Start of Block

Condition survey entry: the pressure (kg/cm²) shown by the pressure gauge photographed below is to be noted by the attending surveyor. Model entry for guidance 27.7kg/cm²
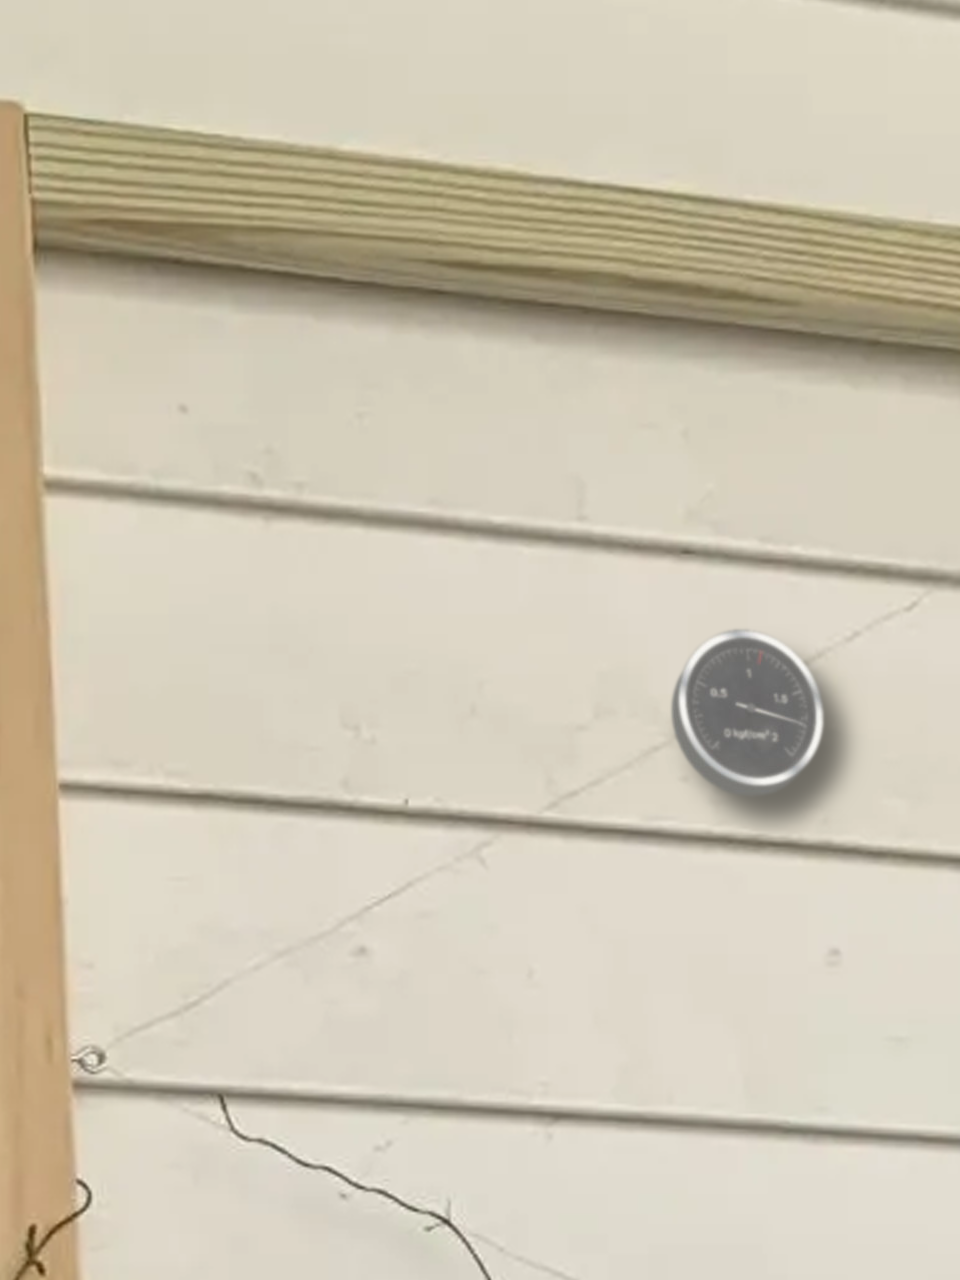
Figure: 1.75kg/cm²
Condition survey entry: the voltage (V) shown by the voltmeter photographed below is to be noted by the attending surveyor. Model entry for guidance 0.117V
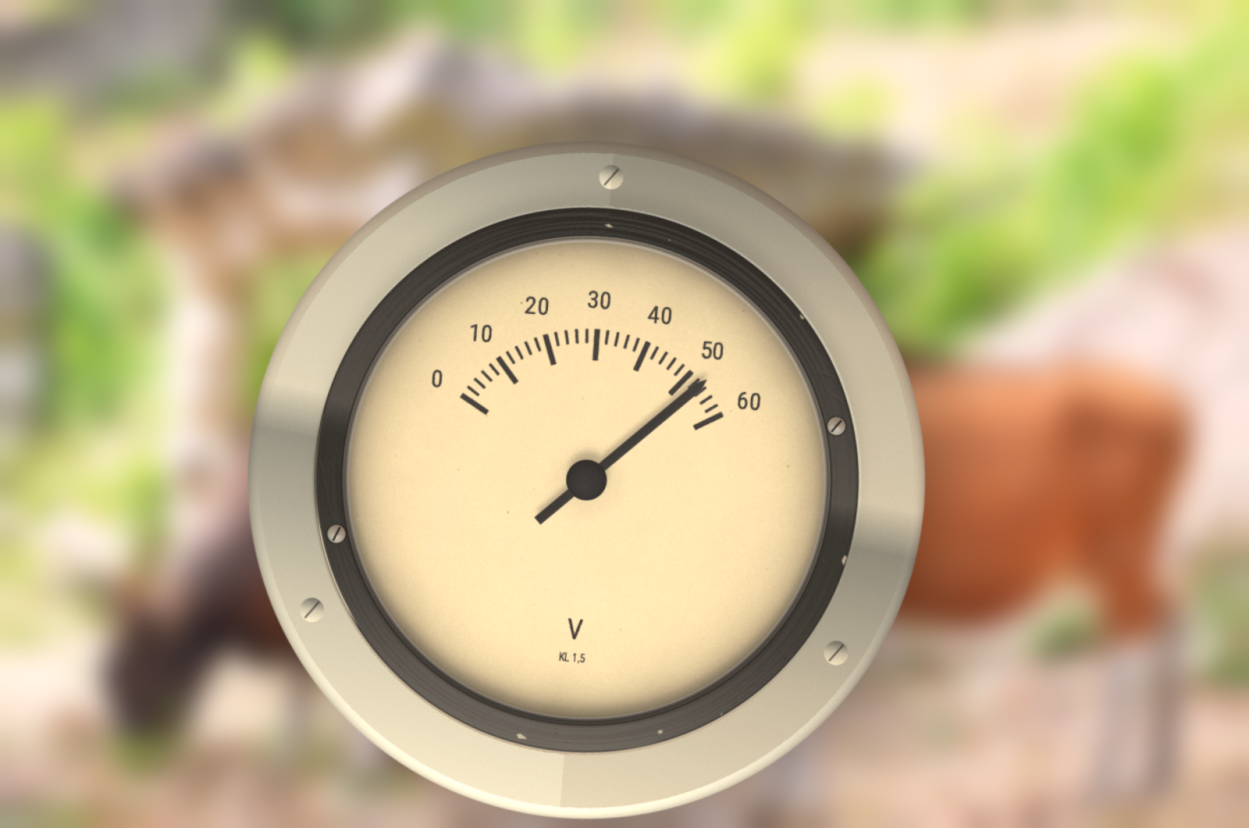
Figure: 53V
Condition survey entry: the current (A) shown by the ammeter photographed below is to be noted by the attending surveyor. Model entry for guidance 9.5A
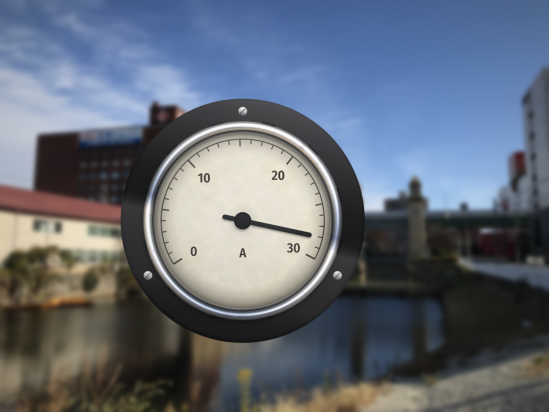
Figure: 28A
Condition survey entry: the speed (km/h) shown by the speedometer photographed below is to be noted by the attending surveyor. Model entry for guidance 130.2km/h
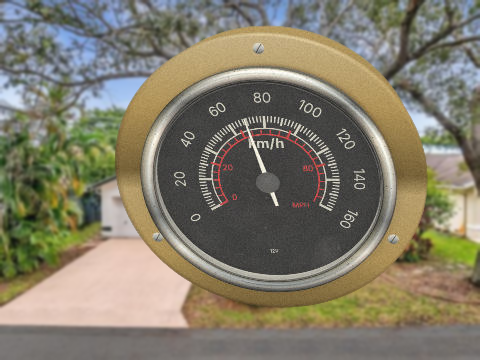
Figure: 70km/h
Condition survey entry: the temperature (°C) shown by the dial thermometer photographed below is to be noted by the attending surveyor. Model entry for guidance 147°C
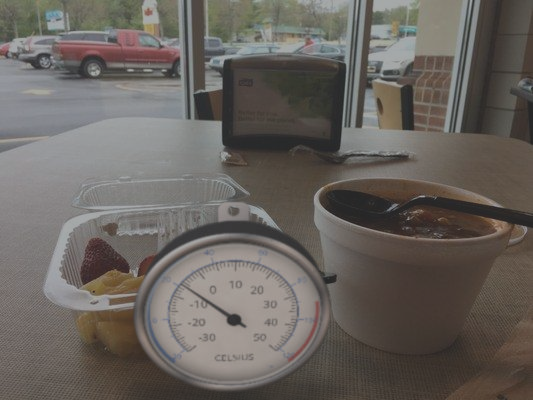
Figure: -5°C
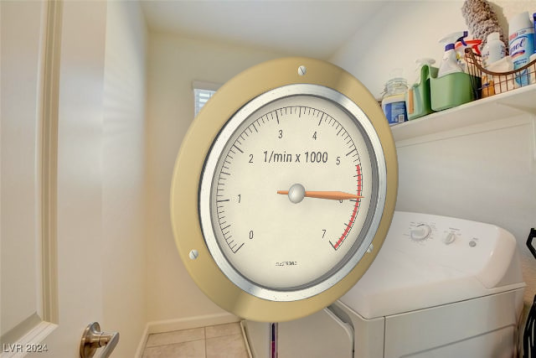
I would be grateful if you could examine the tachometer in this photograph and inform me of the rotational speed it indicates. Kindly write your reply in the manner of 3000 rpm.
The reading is 5900 rpm
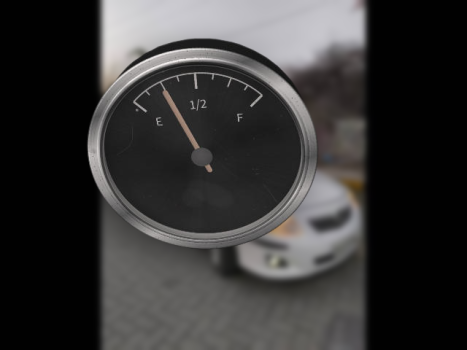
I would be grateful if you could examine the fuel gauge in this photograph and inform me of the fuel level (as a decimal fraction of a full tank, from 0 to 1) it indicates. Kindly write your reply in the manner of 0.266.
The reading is 0.25
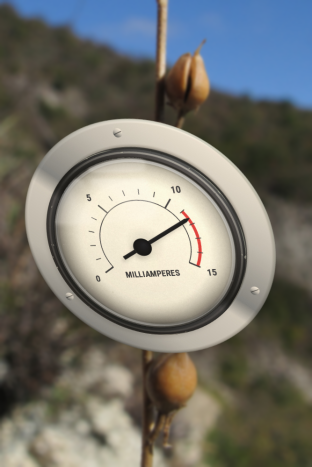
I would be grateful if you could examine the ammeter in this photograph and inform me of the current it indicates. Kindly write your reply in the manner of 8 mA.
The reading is 11.5 mA
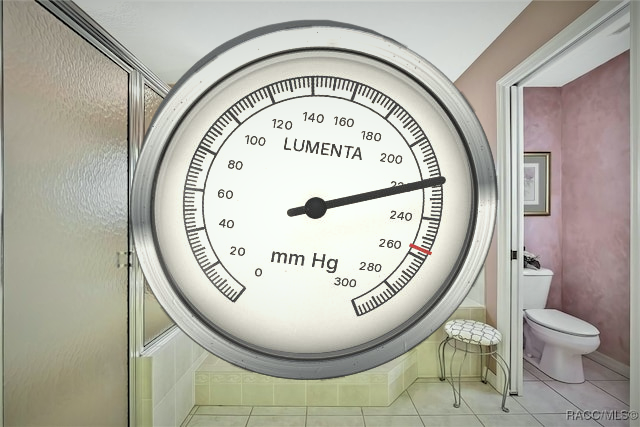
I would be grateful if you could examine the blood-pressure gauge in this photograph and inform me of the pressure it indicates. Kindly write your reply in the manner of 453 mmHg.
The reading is 220 mmHg
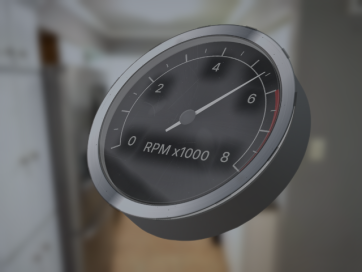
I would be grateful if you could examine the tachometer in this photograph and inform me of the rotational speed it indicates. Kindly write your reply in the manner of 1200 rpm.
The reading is 5500 rpm
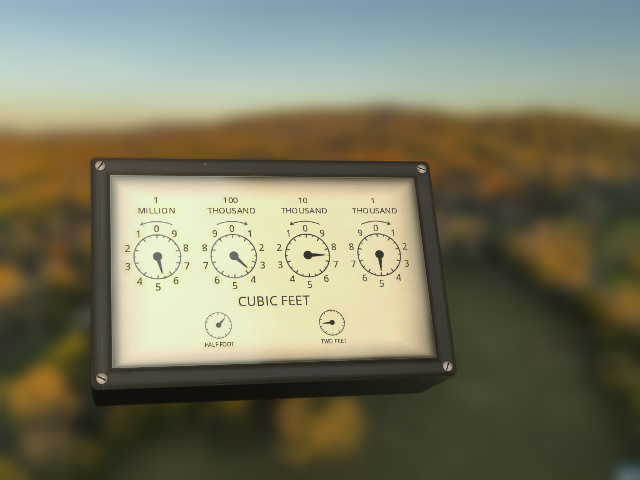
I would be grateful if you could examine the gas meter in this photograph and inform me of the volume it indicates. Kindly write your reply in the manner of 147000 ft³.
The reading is 537500 ft³
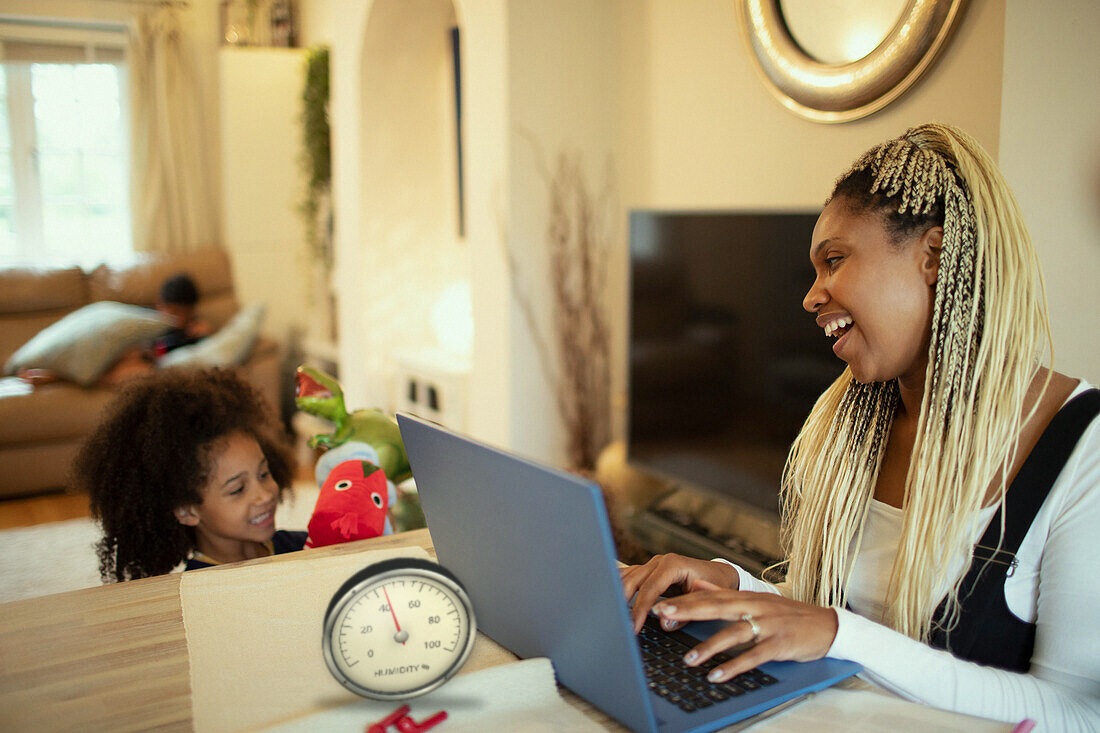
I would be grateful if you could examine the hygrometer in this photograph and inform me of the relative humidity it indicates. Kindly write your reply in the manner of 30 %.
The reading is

End of Block

Retype everything from the start of the items above down to the line containing "Figure: 1.75kg/cm²", leaving out the pictures.

> _Answer_
Condition survey entry: the pressure (kg/cm²) shown by the pressure gauge photographed below is to be noted by the attending surveyor. Model entry for guidance 27.7kg/cm²
Figure: 1.75kg/cm²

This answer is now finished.